If Hakstol (or Berube) had wanted to play him too high in the lineup, as Darryl Sutter did at times with the Kings, Lecavalier could still have scored a few goals for the Flyers, too. Even with the Flyers in need of more size, more offense and more power play threats, however, they had been there and tried that with Lecavalier. Even if he'd rebounded to a 20-goal prorated pace as he did with LA, it's not enough to make up for the other deficiencies.
* Matt Read: Read had a down year in 2014-15, partially due to injuries. He was healthier this season in Hakstol's first season. However, he did not magically turn things around simply due to a change behind the bench. Hakstol made Read a healthy scratch a couple times (something that Berube did not do, while mincing no words that he was among the players from whom the Flyers needed more). A year after Berube's dismissal, the Flyers are still waiting for Read to recover the form he showed in his first and third NHL seasons.
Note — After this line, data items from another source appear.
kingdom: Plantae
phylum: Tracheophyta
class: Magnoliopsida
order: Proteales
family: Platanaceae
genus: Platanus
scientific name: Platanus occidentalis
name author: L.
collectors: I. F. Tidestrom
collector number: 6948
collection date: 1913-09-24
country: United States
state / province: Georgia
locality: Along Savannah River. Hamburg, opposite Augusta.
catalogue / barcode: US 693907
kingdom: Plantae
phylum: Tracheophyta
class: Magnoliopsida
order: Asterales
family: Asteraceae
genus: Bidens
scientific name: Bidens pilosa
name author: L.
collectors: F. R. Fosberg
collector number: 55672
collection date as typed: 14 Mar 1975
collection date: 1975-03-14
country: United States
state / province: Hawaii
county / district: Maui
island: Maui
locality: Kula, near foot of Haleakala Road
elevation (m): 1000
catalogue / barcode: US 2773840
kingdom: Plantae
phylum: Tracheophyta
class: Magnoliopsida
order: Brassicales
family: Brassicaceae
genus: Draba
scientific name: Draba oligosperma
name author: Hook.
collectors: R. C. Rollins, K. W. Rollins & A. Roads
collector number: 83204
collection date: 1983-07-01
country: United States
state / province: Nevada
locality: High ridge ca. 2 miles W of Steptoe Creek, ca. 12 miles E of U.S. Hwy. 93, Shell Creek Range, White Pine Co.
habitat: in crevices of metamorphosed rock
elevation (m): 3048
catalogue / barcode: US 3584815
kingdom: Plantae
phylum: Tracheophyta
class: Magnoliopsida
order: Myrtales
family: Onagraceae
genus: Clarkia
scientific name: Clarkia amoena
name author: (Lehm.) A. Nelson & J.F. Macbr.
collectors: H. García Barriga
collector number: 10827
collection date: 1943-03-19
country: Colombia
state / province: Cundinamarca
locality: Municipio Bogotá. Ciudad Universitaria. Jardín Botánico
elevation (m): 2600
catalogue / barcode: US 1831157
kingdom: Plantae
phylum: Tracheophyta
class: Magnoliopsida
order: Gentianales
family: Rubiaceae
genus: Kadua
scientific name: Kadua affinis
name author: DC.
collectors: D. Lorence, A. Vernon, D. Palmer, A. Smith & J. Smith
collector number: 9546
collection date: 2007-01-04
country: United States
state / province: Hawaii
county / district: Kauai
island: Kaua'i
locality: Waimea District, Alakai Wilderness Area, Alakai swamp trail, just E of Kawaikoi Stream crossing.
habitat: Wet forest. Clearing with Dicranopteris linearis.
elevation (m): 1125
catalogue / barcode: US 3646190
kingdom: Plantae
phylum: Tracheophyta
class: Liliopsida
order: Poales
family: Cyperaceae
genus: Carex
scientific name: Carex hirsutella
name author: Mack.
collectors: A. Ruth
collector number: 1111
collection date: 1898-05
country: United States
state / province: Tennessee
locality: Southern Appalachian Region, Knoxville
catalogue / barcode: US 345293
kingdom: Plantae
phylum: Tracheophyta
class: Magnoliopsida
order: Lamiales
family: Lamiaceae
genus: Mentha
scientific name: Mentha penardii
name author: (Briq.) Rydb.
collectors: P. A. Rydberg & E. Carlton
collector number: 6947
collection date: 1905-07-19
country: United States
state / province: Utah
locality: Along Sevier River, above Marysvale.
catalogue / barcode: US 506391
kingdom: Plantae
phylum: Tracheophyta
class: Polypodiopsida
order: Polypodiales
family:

Lastly, is also noteworthy that, after a vocal segment of Flyers fans griped frequently about Berube's assessment and usage of Jason Akeson early in the 2014-15 season before he was waived (and unclaimed, despite a modest salary), the player fared no better when he moved on as a free agent to the Buffalo Sabres and Ottawa Senators organizations this past season. Neither organization saw an NHL role for the player so he remained an American Hockey League player for Rochester and Binghamton.